In the bio-oxidation process, the tests were conducted in acrylic columns, filled with 3.5 kg of ore and subjected to different mineral processing for 30 days. The columns were fed from the top with a solution of salts from the MKM medium (i.e., Modified Kelly Medium - with the following composition: (NH4)2SO4: 0.08 g.L-1; MgSO4.7H2O: 0.08 g.L-1; K2HPO4: 0.008 g.L-1), at a flow rate of 10 L/h/m², and this solution was recirculated throughout the experiment. The mineral bed was aerated with an upward flow of humidified air at a flow rate of 0.5 L/min, 3 liters of leaching solution from the MKM culture medium were used, adjusted to pH 1.8 with 5M sulfuric acid when necessary, and maintained at 30°C. The culture medium included a mixed culture of Acidithiobacillus ferrooxidans(LR lineage), Acidithiobacillus thiooxidans (FG-01), and Leptospirillum ferrooxidans (ATCC 53992), each with a population density of 107 cells/mL. For the gold extraction process, the material, after the bio-oxidation tests as bio-oxidative pre-treatment, duly exempted from acid solution residue, by successive aqueous washes, was placed in a glass column through which a descending flow of aerated cyanide solution passed, in distinct concentrations of free cyanide (usually varying from 3 to 10 g.L-1), coming from a glass reactor, with a useful volume of 5 liters. Once the cyanidation was stopped, the leachate was analyzed by atomic absorption spectrometry to measure the extraction of gold. 

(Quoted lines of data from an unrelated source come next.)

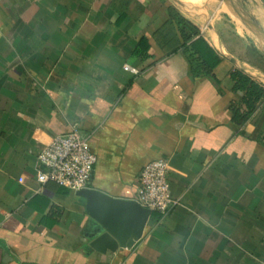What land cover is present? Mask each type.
<instances>
[{
	"label": "crops",
	"instance_id": "crops-1",
	"mask_svg": "<svg viewBox=\"0 0 264 264\" xmlns=\"http://www.w3.org/2000/svg\"><path fill=\"white\" fill-rule=\"evenodd\" d=\"M247 20L264 30V0H0V264H264V95L250 115L231 78L264 88ZM200 37L210 75L193 72ZM74 124L108 196L135 200L143 168L169 160L181 205L133 246L94 250L85 198L36 181Z\"/></svg>",
	"mask_w": 264,
	"mask_h": 264
},
{
	"label": "built area",
	"instance_id": "built-area-1",
	"mask_svg": "<svg viewBox=\"0 0 264 264\" xmlns=\"http://www.w3.org/2000/svg\"><path fill=\"white\" fill-rule=\"evenodd\" d=\"M124 69L133 74L139 73L130 65H125ZM37 159L41 168L37 170L36 181L40 186L55 183L76 192L89 188L97 162L89 138L83 135L77 124L52 138ZM169 170V160L161 158L148 163L138 179L135 200L150 210L152 216H166L181 205L180 199L172 195Z\"/></svg>",
	"mask_w": 264,
	"mask_h": 264
},
{
	"label": "water",
	"instance_id": "water-1",
	"mask_svg": "<svg viewBox=\"0 0 264 264\" xmlns=\"http://www.w3.org/2000/svg\"><path fill=\"white\" fill-rule=\"evenodd\" d=\"M247 23L264 43V30L250 20ZM77 194L85 198L87 210L98 224L99 235L91 242V247L98 252L133 246L152 217L151 211L136 200L114 198L90 188Z\"/></svg>",
	"mask_w": 264,
	"mask_h": 264
},
{
	"label": "trees",
	"instance_id": "trees-1",
	"mask_svg": "<svg viewBox=\"0 0 264 264\" xmlns=\"http://www.w3.org/2000/svg\"><path fill=\"white\" fill-rule=\"evenodd\" d=\"M191 29V35L187 37V41H190L194 35L199 34V30L194 26L188 24ZM202 46L200 49L199 46ZM190 51L196 58L191 56V61L193 62V72L196 75H210L212 74L214 68L219 63V57L209 48L207 43L198 38L196 41L192 42ZM231 78L236 82L237 91L244 93L242 99V105L251 113L255 110L256 103L263 98L264 88L261 87L256 82L252 81L249 76L244 74L242 71H235L231 74ZM237 118L240 116V110L235 112ZM247 116V115H246ZM245 116V118H247Z\"/></svg>",
	"mask_w": 264,
	"mask_h": 264
}]
</instances>
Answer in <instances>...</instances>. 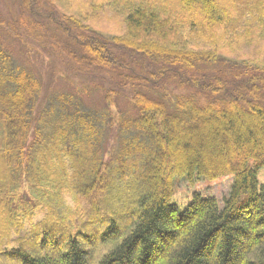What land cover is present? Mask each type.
Returning a JSON list of instances; mask_svg holds the SVG:
<instances>
[{"label":"trees","instance_id":"1","mask_svg":"<svg viewBox=\"0 0 264 264\" xmlns=\"http://www.w3.org/2000/svg\"><path fill=\"white\" fill-rule=\"evenodd\" d=\"M62 1L6 6L59 59L146 90L130 91L132 117L100 121L63 104L50 116L36 108L39 80L0 46V247L18 245L0 251V264H264V0H79L87 14L71 16ZM103 7L122 16V35L83 28ZM258 46L260 59L234 56ZM133 55L159 81L176 79L177 92L122 73ZM105 124L120 129L109 161ZM227 175L221 206L199 194L181 212L171 204L174 178ZM23 183L38 200L20 207ZM65 192L80 199L75 208ZM40 207L44 218L24 231Z\"/></svg>","mask_w":264,"mask_h":264},{"label":"rangeland","instance_id":"2","mask_svg":"<svg viewBox=\"0 0 264 264\" xmlns=\"http://www.w3.org/2000/svg\"><path fill=\"white\" fill-rule=\"evenodd\" d=\"M13 0H0V46L11 57L12 64L16 70H25L39 80L41 89L36 103L38 110L44 111L50 116H57L62 111V104L73 111L79 108L81 111L91 113L98 120H102L104 116L108 118L132 117L135 115V110L132 106L130 91L146 90L144 85L130 84L125 88H120V81L117 75L110 70L97 72H86L81 66L75 67L73 62L61 60L56 54L57 50L51 42H48L47 35H40L35 32H28L26 26L16 21L15 13L12 9L6 6L12 3ZM89 0H87L88 2ZM55 5L63 12L71 16L81 12L87 14V6L80 7L79 0H68V3L62 1L55 2ZM42 7L48 8L42 4ZM26 17V16H25ZM85 30L99 33L107 39L114 36H120L124 32L123 18L120 14L102 8V10L87 15V19L83 23ZM43 42L44 45L38 43ZM58 39V38H57ZM61 41L60 39H58ZM259 48H241L234 56H252L260 59L262 57V47ZM54 48V49H53ZM141 57L133 55L131 60H127V69L120 68L122 73L143 77L149 81L151 88L157 93L161 92V88H165V93L168 96L172 92H177V80L167 83V80L161 82L152 69L153 66L141 65L136 66V62L141 64ZM143 63V61H142ZM139 64V65H140ZM77 70H76V69ZM154 71V72H153ZM101 73V74H100ZM119 71H117V74ZM154 78V79H153ZM153 83L162 84L160 87H153ZM148 85V83H146ZM158 87V88H156ZM162 93V92H161ZM165 99V98H164ZM67 111V112H68ZM120 129L111 128L108 124L103 127V160L109 161L111 156L117 151V131ZM32 138V129L29 133L28 141ZM258 185L264 184V167H261L256 172ZM233 177L230 175L220 177L214 180H206L197 176L189 180L187 177L174 178V190L171 197V204L176 207L178 212H181L188 203L192 200L194 194H199L201 197L215 198L221 206L222 201L229 194V189ZM13 202L16 206L24 205V198L29 197L32 200H38L30 195V188L23 183L14 193ZM80 199L74 198L69 193H64V201L66 206L72 209L75 208V202ZM45 210L43 207L38 208L33 212L30 220L25 222L24 231H30L33 226L44 218ZM15 236L12 235L11 239ZM4 240L3 242H5ZM15 242L0 247L1 250H10L17 248ZM102 250V249H101ZM105 248L103 247V252Z\"/></svg>","mask_w":264,"mask_h":264}]
</instances>
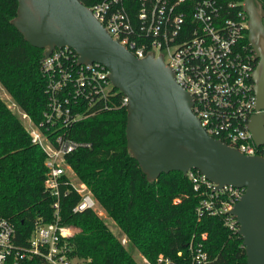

As initial results, the 30 day bio-oxidation experiments showed that high voltage pulse fragmentation (HVPF) was more effective in extracting copper and nickel from gold ore, compared to other crushing operations. HVPF generated microfissures that exposed the mineral sulfides to the microorganisms in the acid solution, increasing the concentrations of copper and nickel in the leachate. Crushing via HPGR showed less nickel solubilization and did not surpass the other operations at any time. These results underscore the need for continuous optimization of crushing operations for each type of ore. The cyanidation tests indicate that HVPF is the most effective operation, allowing a more efficient exposure of the gold particles to the joint action of the cyanide, complexing agent, with oxygen, oxidizing agent. The cyanidation tests revealed that processing via HVPF was the most efficient unit operation in the release of gold particles, followed by HPGR and, lastly, by the jaw crusher. 

It is concluded that the operation of high voltage pulse fragmentation (HVPF) stands out as the most efficient both in the bio-oxidation process and in the cyanidation of gold ore, providing a greater extraction of gold.